* KUTIPAN *
· · · · ·

Notification

×

Iklan

Iklan

Indeks Berita

Generasi Rawan Mengalami Brain Rot

Selasa, 07 Januari 2025 | 11:50 WIB Last Updated 2025-01-07T04:50:57Z
TintaSiyasi.id -- Terkait Fenomena brain rot, Pengamat Sosial dan Politik Ustaz Iwan Januar, mengatakan semua kalangan generasi ini mau milenial, kolonial (baby boomers) itu semua rawan mengalami brain rot (pembusukan otak).

"Generasi kita ini mau milenial, kolonial (baby boomers) itu semua rawan mengalami brain rot (pembusukan otak)," ungkapnya di kanal YouTube Khilafah News, Senin (30/12/2024), Brain Rot Kecanduan Konten Receh, Kamu Termasuk.

Ia menjelaskan faktor brain rot, pertama hormon dopamin di otak yang misalkan orang nonton konten yang menghibur, misalkan lagunya, suaranya, adegan dari visual yang ditampilkan itu maka hormon dopamin itu bekerja. Kalau hanya sekali mungkin masih aman, tetapi ketika kemudian sering scroll membuat orang terdorong untuk nonton lagi karena senang. Dia pengen senang satu lagi berikutnya sehingga kemudian hormon dopamin terus diproduksi. Muncullah kemudian addict (kecanduan) atau ketagihan yang pada akhirnya ini akan menyebabkan kecanduan.

"Kedua, dia akan sulit diajak untuk fokus pada sesuatu yang lebih mendalam, lebih serius, dan lebih membutuhkan penelahan karena mungkin durasinya lebih panjang atau kalau dia baca buku itu dia akan sangat berat karena otaknya sudah terbiasa terbentuk hanya mengandalkan sesuatu yang sifatnya cepat dan mengandung unsur kesenangan," tambahnya.

· · · · ·

* BAHAN KAJIAN *
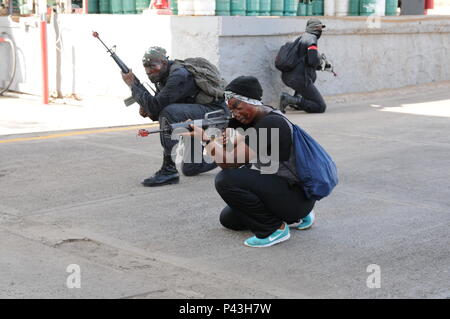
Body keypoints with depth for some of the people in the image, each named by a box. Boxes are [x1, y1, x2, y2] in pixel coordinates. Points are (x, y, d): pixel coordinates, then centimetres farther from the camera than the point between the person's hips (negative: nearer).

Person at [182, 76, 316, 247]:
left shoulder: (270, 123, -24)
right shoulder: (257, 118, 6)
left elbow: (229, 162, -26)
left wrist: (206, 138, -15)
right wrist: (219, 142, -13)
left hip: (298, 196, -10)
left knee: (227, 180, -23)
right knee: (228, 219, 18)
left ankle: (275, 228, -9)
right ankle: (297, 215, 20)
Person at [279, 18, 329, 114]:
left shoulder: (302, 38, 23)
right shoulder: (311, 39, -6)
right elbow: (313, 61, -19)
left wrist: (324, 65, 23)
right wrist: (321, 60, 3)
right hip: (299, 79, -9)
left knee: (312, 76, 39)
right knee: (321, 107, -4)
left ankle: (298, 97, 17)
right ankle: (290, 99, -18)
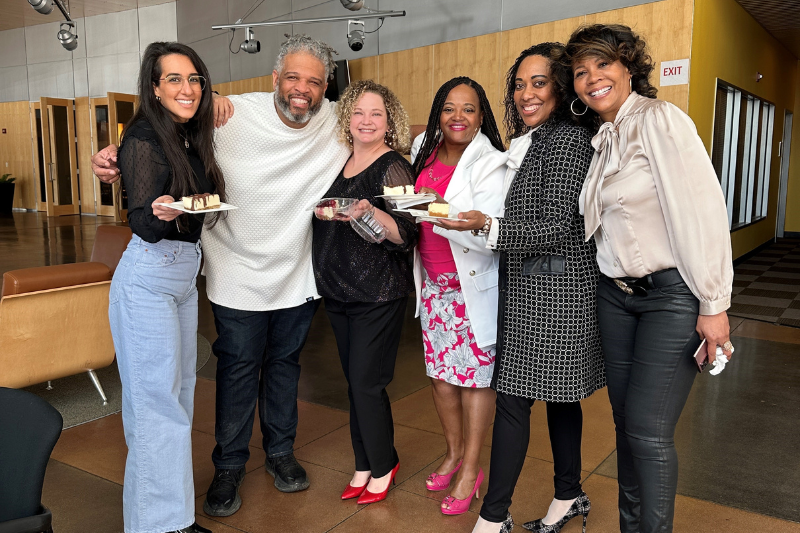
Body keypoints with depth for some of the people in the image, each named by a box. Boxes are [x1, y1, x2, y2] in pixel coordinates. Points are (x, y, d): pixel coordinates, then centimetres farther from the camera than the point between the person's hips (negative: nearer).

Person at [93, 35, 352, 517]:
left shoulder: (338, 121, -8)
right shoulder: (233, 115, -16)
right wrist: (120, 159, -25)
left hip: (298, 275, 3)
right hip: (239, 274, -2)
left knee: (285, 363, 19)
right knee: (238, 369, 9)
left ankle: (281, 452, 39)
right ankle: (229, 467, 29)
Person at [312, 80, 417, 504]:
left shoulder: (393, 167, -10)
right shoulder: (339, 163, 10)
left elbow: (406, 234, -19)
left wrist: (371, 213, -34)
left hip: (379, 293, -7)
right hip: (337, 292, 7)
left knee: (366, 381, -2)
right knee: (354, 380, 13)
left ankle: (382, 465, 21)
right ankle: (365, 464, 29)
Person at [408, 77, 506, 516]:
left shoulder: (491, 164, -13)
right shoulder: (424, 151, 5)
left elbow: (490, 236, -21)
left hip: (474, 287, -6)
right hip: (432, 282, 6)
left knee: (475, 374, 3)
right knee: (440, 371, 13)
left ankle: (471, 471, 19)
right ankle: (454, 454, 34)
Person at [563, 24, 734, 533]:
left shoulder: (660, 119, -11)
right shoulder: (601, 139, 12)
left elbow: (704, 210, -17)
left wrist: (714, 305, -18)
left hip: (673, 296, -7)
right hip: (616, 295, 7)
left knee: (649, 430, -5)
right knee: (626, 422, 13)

· · · · ·

* TUGAS YANG DIPERLUKAN *
[A] Sebutkan semua unsur konten menghibur yang dicontohkan dalam kutipan tentang brain rot sebagai pemicu bekerjanya hormon dopamin.
[B] Tolong lanjutkan kutipan tentang brain rot dari kalimat terakhirnya.

* JAWABAN TIAP TUGAS *
[A] Lagunya, suaranya, dan adegan dari visual yang ditampilkan.

[B]
Sehingga, lanjutnya, siapa saja ketika punya gadget, yang terkoneksi ke internet dan media sosial maka mau millenial, baby bommers sekalipun itu bisa terpapar brain rot. Karena intinya dia merasa senang. Merasa senang kemudian ketagihan dengan konten-konten yang menimbulkan efek hormon dopamin pada otaknya.

Lebih lanjut ia menjelaskan, dampak brain rot dalam kehidupan bersosialisasi. Secara sosial akhirnya orang-orang yang sudah brain rot, susah diajak untuk nonton film yang serius. Susah berpikir. Kemudian kalau dia suruh baca buku, juga sangat berat, karena sudah terbiasa dengan konten yang cepat. Sifatnya enteng-enteng aja, sifatnya hiburan enggak perlu mikir panjang istilah sekarang ngang-ngong.

"Kemudian secara sosialnya lagi mereka juga akhirnya minim sosialisasi. Dia minim untuk bertemu dengan orang, dia minim untuk ngobrol, minim ketemu dengan circle-nya secara langsung karena sudah merasa senang dan nyaman dengan konten-konten yang receh-receh, yang pendek-pendek. Itu kan jumlahnya jutaan mungkin ya konten-konten yang seperti itu. Setiap orang kan punya preferensi masing-masing. Ada mungkin yang senangnya konten-konten film lawakan, dan itu jumlahnya banyak betul. Mau itu di TikTok, YouTube, Twitter, Facebook," paparnya.

Mengatasi Brain Rot

Pertama, batasi screen time. Batasi penggunaan gadget. Orang Indonesia itu dari suatu riset itu bahwa dalam sehari 5 setengah jam dia membuka handphonenya. Lakukan scrolling segala macam tanpa disadari. Jadi harus mulai batasi, harus diet untuk buka gadget.

Kedua, mengkonsumsi konten berkualitas. Kalau pun lihat konten konsumsi konten-konten yang berkualitas, jangan yang cuplikan film, yang sifatnya lawakan. Jadi batasi diri untuk hanya mengkonsumsi konten-konten yang berkualitas. Ceramah, konten-konten politik segala macam. Jadi itu kemudian otak juga bisa fokus dan bisa berpikir lebih dalam.

"Ketiga, harus merutinkan aktivitas fisik. Jadi simpan gadget kita sementara waktu. Olahraga, jogging, main sepeda, nyapu, ngepel, ngurus kebun segala macam, bongkar motor barangkali itu lebih baik seperti itu. Karena kita minim interaksi mendingan secara langsung aja pengen ketemu orang. Janjian aja ketemu di mana misalnya di taman mana, di rumah makan mana, mendingan ketemu langsung sehingga ngobrol ada interaksi fisiknya, nyata, ngobrol," paparnya.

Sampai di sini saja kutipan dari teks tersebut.